In his 2013 State of the Union address, President Barack Obama proposed raising the minimum wage from $7.25 to $9 an hour by 2015.
In reality, such a move would ruin the chances of teenagers getting jobs and in the long run increase inflation, an unnecessary waste of time for Congress. It would ruin the U.S. economy.
According to philly.com, 15 million American workers currently earn minimum wage, making about $15,080 for 2,080 hours per year, just $50 below the poverty threshold.
Fewer jobs would be offered by companies if they had to finance workers at a higher minimum wage. Isn’t that destroying the original intent to add more jobs to the economy? This would raise the already astounding 7.7 percent unemployment rate, according to beaumontenterprise.com.
There would be a decrease in skilled workers seeing how they wouldn’t need to get a higher degree in their profession to get pay raises. This means that low wage and low skill workers ages 16 to 19 are more likely to be let go before an adult at the new minimum wage.
Almost 50 percent of employers already report having trouble filling crucial higher level jobs. This number would only rise with an increase of the minimum wage.

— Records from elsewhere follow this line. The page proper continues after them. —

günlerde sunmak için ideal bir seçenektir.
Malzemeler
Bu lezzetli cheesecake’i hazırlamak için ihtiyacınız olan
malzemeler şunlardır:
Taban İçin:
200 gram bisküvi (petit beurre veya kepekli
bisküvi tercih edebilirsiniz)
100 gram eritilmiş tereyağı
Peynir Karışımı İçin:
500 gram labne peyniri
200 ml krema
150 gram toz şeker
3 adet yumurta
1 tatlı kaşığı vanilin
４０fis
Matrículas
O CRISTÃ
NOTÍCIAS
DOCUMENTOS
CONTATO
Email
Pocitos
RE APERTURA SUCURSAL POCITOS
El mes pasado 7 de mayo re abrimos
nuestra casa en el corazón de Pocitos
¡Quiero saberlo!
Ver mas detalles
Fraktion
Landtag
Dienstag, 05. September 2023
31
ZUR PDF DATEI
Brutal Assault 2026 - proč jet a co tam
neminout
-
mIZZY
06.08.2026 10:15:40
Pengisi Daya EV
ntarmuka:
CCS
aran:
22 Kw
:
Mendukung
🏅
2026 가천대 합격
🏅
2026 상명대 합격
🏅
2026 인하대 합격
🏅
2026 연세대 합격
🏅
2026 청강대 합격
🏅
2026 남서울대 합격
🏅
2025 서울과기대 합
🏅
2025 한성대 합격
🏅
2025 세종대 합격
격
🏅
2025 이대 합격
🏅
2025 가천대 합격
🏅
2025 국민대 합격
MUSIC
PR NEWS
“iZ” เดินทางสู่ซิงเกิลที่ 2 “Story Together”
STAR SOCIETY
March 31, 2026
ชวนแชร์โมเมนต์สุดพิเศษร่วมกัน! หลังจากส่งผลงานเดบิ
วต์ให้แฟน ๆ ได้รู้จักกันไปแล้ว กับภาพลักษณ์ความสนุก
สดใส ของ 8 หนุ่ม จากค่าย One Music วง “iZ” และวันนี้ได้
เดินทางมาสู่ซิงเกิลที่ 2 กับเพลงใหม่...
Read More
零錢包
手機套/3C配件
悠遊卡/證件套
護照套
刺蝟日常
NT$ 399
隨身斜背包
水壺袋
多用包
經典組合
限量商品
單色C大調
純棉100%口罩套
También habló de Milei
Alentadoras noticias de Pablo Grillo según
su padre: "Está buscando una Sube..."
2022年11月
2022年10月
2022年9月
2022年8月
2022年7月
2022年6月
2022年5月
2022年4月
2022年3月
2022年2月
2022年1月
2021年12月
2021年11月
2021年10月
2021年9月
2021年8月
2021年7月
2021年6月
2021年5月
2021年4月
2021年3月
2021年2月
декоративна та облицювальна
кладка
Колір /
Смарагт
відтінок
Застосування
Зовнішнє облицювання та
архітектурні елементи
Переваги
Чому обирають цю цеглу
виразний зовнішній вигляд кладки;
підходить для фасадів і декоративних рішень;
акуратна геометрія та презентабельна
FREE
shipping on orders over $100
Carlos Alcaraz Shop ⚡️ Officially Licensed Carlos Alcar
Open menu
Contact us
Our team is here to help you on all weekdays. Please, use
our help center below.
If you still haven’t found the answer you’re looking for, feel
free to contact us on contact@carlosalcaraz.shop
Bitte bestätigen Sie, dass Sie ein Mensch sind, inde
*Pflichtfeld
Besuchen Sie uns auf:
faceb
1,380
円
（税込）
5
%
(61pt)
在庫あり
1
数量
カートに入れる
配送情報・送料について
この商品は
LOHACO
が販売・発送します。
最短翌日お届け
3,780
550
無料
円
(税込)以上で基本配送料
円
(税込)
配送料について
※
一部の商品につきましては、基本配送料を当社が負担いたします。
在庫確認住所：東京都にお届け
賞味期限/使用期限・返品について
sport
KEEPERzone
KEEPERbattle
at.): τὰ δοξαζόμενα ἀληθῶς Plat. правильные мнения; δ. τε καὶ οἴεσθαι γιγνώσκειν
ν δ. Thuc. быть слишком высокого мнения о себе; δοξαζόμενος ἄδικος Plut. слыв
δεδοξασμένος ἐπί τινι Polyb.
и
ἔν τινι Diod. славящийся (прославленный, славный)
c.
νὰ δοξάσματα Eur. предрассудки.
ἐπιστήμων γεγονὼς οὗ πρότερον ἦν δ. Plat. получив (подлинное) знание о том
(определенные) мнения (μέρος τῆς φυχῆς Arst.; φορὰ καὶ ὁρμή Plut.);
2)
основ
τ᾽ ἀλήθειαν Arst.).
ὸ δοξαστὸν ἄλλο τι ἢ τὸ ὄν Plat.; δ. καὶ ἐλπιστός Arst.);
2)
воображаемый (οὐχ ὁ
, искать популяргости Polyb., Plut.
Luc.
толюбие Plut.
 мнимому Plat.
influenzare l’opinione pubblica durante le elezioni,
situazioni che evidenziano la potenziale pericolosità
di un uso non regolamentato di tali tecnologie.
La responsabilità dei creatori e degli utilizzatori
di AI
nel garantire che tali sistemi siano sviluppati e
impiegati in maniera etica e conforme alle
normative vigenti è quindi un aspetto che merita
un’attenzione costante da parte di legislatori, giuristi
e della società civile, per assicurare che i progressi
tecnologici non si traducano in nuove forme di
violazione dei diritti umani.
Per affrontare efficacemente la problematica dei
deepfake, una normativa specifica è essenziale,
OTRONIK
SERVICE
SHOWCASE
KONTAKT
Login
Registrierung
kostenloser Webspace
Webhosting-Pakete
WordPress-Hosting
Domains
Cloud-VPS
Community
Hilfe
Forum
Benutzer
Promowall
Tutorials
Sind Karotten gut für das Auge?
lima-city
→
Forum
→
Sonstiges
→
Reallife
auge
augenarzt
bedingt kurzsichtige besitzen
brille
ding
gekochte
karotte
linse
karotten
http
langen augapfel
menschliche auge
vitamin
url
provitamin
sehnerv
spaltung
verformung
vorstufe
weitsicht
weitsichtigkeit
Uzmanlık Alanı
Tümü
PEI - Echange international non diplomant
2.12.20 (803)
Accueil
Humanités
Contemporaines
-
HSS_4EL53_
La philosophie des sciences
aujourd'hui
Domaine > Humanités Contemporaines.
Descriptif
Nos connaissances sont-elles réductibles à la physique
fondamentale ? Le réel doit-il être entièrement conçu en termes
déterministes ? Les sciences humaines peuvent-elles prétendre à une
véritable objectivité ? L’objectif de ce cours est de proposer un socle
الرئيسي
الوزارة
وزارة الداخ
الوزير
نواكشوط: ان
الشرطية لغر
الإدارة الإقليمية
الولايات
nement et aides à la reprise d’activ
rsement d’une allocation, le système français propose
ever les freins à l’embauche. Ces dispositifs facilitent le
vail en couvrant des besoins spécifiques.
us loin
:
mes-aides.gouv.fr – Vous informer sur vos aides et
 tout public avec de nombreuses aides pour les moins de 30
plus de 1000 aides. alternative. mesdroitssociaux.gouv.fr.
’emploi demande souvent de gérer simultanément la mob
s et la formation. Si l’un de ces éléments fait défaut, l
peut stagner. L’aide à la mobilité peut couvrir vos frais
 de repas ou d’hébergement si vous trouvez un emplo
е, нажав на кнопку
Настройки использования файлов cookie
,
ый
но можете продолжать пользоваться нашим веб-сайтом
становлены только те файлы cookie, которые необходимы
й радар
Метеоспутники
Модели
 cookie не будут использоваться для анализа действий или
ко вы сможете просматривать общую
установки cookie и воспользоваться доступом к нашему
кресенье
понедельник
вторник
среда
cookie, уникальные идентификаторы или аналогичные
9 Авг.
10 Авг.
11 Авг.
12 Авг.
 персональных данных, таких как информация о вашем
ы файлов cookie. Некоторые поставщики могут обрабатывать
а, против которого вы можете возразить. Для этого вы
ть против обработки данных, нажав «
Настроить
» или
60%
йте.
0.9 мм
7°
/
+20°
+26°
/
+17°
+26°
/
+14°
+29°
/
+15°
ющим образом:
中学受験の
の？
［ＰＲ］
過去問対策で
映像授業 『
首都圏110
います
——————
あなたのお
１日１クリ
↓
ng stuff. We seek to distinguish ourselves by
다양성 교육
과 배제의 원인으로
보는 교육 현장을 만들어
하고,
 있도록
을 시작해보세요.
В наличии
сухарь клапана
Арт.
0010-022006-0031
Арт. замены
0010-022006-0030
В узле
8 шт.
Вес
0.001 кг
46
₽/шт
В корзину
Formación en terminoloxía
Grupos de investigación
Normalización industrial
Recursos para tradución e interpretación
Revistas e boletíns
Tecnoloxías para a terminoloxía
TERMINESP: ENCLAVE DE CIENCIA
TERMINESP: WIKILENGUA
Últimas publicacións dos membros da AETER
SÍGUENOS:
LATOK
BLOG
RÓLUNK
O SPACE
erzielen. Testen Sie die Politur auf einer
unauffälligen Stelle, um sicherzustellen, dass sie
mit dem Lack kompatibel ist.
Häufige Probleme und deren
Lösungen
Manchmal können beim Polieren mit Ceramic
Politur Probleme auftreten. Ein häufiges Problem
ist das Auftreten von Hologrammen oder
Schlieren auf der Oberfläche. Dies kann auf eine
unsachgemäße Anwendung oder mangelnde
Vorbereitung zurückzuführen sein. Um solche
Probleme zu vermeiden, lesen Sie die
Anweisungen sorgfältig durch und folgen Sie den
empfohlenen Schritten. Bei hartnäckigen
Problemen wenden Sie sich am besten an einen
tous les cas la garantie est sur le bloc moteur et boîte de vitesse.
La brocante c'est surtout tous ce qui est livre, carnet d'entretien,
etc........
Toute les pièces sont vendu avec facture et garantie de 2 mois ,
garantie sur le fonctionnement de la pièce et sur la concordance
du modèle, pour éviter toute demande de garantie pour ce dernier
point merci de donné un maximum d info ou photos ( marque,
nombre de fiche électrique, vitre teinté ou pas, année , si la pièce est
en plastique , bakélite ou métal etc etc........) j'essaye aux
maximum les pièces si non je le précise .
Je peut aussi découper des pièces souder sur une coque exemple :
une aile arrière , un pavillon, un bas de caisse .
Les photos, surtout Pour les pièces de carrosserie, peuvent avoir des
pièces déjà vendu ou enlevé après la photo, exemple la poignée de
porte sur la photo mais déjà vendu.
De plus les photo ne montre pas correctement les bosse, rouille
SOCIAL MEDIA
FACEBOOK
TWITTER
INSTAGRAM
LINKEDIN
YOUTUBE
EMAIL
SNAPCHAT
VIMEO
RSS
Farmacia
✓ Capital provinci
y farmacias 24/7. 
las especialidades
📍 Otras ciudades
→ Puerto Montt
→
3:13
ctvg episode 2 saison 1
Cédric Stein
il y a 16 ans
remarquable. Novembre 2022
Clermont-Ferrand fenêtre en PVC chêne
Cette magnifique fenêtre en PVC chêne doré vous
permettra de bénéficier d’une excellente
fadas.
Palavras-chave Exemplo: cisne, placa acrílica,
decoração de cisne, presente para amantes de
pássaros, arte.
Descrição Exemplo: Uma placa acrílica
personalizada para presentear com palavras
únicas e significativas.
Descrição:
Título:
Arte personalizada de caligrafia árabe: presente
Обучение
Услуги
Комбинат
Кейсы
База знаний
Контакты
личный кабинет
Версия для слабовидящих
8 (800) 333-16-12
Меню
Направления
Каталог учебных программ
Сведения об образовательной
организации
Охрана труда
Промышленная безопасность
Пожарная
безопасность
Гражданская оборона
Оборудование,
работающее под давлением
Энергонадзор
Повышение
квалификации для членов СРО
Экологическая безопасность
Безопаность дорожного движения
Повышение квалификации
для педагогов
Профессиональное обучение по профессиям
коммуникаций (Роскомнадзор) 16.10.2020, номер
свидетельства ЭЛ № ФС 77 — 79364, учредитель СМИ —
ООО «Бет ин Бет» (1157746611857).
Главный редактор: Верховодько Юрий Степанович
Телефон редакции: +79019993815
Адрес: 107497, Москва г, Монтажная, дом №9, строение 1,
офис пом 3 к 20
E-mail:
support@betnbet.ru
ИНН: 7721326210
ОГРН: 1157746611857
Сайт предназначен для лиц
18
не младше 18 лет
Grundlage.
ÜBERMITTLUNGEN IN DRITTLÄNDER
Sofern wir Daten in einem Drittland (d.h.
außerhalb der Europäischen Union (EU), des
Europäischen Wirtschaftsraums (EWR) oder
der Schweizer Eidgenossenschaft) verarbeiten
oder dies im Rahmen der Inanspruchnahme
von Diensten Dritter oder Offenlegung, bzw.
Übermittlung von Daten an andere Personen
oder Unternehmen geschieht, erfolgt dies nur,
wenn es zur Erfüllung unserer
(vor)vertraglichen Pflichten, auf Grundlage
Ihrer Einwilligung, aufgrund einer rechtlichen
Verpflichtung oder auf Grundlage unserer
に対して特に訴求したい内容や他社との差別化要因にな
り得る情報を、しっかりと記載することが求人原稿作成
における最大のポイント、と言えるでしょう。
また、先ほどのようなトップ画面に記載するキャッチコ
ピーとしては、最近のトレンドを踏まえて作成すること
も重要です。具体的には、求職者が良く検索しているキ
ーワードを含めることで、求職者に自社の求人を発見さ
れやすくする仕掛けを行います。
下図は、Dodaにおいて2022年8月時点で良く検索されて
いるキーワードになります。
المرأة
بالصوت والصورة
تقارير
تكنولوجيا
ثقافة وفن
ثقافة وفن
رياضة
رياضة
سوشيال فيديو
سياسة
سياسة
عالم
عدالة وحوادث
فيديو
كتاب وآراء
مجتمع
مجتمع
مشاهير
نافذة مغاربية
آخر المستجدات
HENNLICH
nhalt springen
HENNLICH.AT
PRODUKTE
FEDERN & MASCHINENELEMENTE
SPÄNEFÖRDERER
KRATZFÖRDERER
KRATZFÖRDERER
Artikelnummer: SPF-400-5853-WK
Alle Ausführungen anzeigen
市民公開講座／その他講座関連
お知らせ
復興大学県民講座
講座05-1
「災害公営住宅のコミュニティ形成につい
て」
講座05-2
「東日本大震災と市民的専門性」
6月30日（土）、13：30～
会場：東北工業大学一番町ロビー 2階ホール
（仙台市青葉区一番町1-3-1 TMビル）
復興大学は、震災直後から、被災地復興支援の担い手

“I guess I’d like to get more money, but by a raise or something like that. I don’t need to get more money for doing the exact same thing I’ve been doing. Anyway, if the act is passed, it’ll be helping adults with minimum wage who should be getting the promotions to higher level pay, not the teens who get and keep their minimum wage jobs,” junior Matt Rice said.
A teenager’s first job is the critical first step in the job world. These minimum wage jobs are vital for teens to get experience and references for future more intense jobs. Unemployment rates for teens 16 to 19-years-old are already at a high of 23.8 percent, and it doesn’t need to be increased further.
The price of paying workers more would be higher product prices, reduced profits and lost jobs. According to GazetteXtra.com, most companies decide that they can get by with fewer workers versus paying higher wages.
“The higher the price of anything, the less that will be taken, and this includes labor,” William Dunkelberg, chief economist for the National Federation of Independent Business said. “Raising the cost of labor raises the incentive for employers to find ways to use less labor.”
Obama’s proposal would extinguish jobs for younger workers. From 2007 to 2009 the minimum wage was raised from $5.15 to $7.25. This did nothing significant for the economy in the long run. With a gap of only four years, chances are nothing significant will happen if the minimum wage is raised again.
The United States seems finally to be coming out of the Great Recession. It is not the time to be encouraging business owners to lay off workers or delay hiring. Raising the minimum wage would only destroy jobs for teenagers and lower the number of skilled workers.